In the following examples, replace YOUR_DOMAIN with the <ACCOUNT>.cloud.databricks.com domain name of your Databricks deployment.

curl -u USER:PASS -F contents=@localsrc -F path="PATH"
        https://YOUR_DOMAIN/api/2.0/dbfs/put

Please note that localsrc is the path to a local file to upload and this usage is only supported with multipart form post (i.e. using -F or –form with curl).

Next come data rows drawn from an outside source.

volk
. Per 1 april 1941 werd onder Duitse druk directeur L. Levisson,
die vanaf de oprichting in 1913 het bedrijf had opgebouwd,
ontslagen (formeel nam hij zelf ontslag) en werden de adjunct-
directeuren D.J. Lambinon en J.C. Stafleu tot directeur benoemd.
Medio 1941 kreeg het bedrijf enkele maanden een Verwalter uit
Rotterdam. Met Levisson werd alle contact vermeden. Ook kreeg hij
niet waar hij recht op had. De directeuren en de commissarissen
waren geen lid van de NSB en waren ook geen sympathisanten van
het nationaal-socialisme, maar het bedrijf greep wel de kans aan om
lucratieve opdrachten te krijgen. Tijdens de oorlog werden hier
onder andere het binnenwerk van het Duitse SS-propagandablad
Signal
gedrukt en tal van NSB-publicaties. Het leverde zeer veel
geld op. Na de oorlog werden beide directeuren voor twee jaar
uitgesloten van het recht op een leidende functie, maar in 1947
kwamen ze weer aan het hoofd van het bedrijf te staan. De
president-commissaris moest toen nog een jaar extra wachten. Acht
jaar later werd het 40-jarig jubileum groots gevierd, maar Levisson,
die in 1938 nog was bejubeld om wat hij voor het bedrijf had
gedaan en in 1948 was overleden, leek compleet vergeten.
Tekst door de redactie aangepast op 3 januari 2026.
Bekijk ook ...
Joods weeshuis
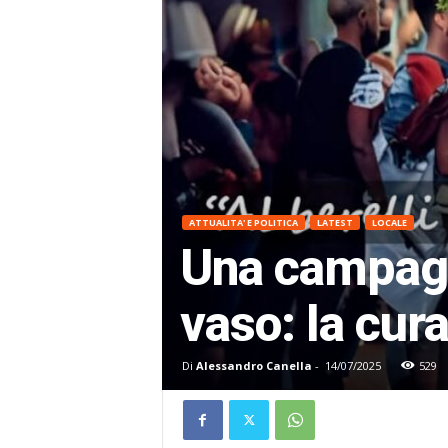
ATTUALITA' E POLITICA
LATEST
LOCALE
Una campagna
vaso: la cur
Di
Alessandro Canella
-
14/07/2025
529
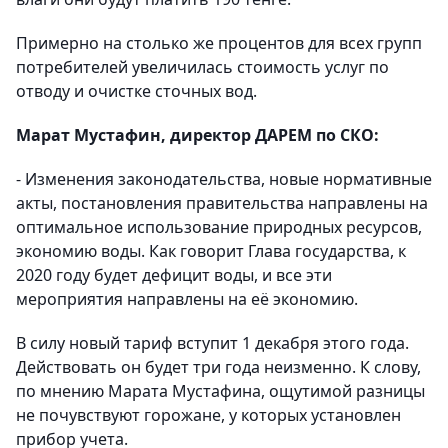
Примерно на столько же процентов для всех групп
потребителей увеличилась стоимость услуг по
отводу и очистке сточных вод.
Марат Мустафин, директор ДАРЕМ по СКО:
- Изменения законодательства, новые нормативные
акты, постановления правительства направлены на
оптимальное использование природных ресурсов,
экономию воды. Как говорит Глава государства, к
2020 году будет дефицит воды, и все эти
мероприятия направлены на её экономию.
В силу новый тариф вступит 1 декабря этого года.
Действовать он будет три года неизменно. К слову,
по мнению Марата Мустафина, ощутимой разницы
не почувствуют горожане, у которых установлен
прибор учета.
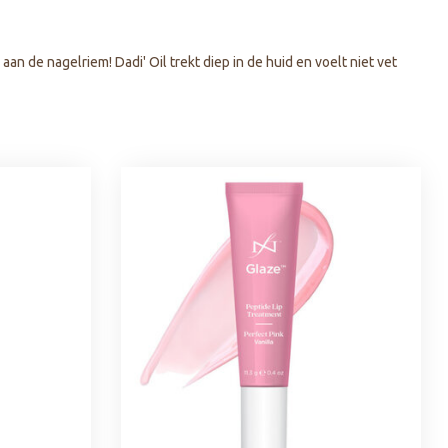
aan de nagelriem! Dadi' Oil trekt diep in de huid en voelt niet vet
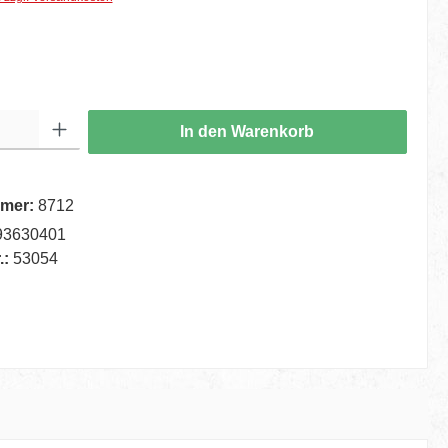
hlen
ib den gewünschten Wert ein oder benutze die Schaltflächen um die Anzahl zu er
In den Warenkorb
mer:
8712
93630401
.:
53054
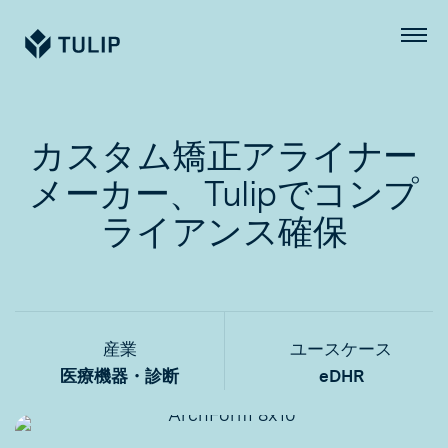
Tulip
メ
ニ
ュ
ー
カスタム矯正アライナー
メーカー、Tulipでコンプ
ライアンス確保
産業
ユースケース
医療機器・診断
eDHR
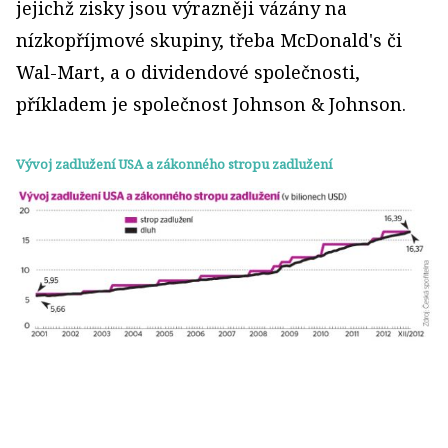
jejichž zisky jsou výrazněji vázány na
nízkopříjmové skupiny, třeba McDonald's či
Wal-Mart, a o dividendové společnosti,
příkladem je společnost Johnson & Johnson.
Vývoj zadlužení USA a zákonného stropu zadlužení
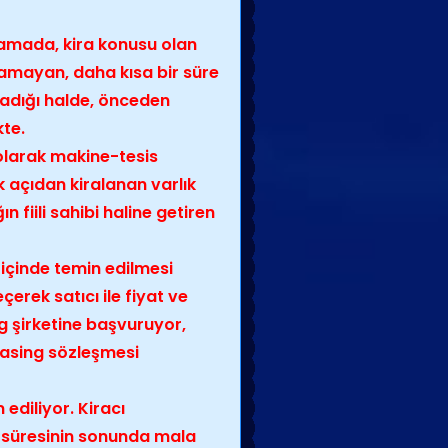
alamada, kira konusu olan
amayan, daha kısa bir süre
psadığı halde, önceden
kte.
 olarak makine-tesis
 açıdan kiralanan varlık
n fiili sahibi haline getiren
tiçinde temin edilmesi
erek satıcı ile fiyat ve
ng şirketine başvuruyor,
leasing sözleşmesi
 ediliyor. Kiracı
a süresinin sonunda mala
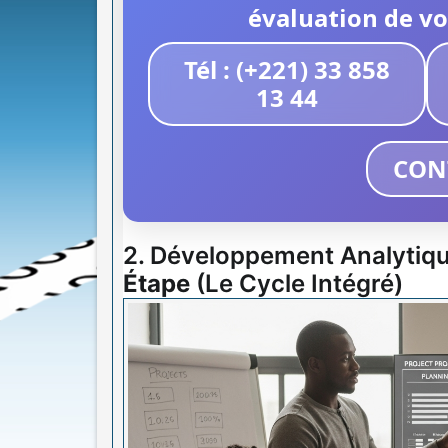
évaluation de vo
Tél : (+221) 33 858
13 44
CON
2. Développement Analytiqu
Étape
(Le Cycle Intégré)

Alternatively you can pass contents as base64 string. Examples:

curl -u USER:PASS -F contents="BASE64" -F path="PATH"
        https://YOUR_DOMAIN/api/2.0/dbfs/put
curl -u USER:PASS -H "Content-Type: application/json"
-d '{"path":"PATH","contents":"BASE64"}' https://YOUR_DOMAIN/api/2.0/dbfs/put``

Amount of data that can be passed using contents (i.e. not streaming) parameter is limited to 1 MB, MAX_BLOCK_SIZE_EXCEEDED will be thrown if exceeded. Please use streaming upload if you want to upload large files, see Create, Add Block and Close for details.

Request Structure

Field Name Type Description
path STRING The path of the new file. The path should be the absolute DBFS path (e.g. “/mnt/foo/”). This field is required.
contents BYTES This parameter might be absent, and instead a posted file will be used.
overwrite BOOL The flag that specifies whether to overwrite existing file/files.

Read

Endpoint HTTP Method
2.0/dbfs/read GET

Returns the contents of a file. If the file does not exist, this call will throw an exception with RESOURCE_DOES_NOT_EXIST. If the path is a directory, the read length is negative, or if the offset is negative, this call will throw an exception with INVALID_PARAMETER_VALUE. If the read length exceeds 1 MB, this call will throw an exception with MAX_READ_SIZE_EXCEEDED. If offset + length exceeds the number of bytes in a file, we will read contents until the end of file.

Request Structure

Field Name Type Description
path STRING The path of the file to read. The path should be the absolute DBFS path (e.g. “/mnt/foo/”). This field is required.
offset INT64 The offset to read from in bytes.
length INT64 The number of bytes to read starting from the offset. This has a limit of 1 MB, and a default value of 0.5 MB.

Response Structure

Field Name Type Description
bytes_read INT64 The number of bytes read (could be less than length if we hit end of file). This refers to number of bytes read in unencoded version (response data is base64-encoded).
data BYTES The base64-encoded contents of the file read.

Data Structures

FileInfo

Stores the attributes of a file or directory.

Field Name Type Description
path STRING The path of the file or directory.
is_dir BOOL True if the path is a directory.
file_size INT64 The length of the file in bytes or zero if the path is a directory.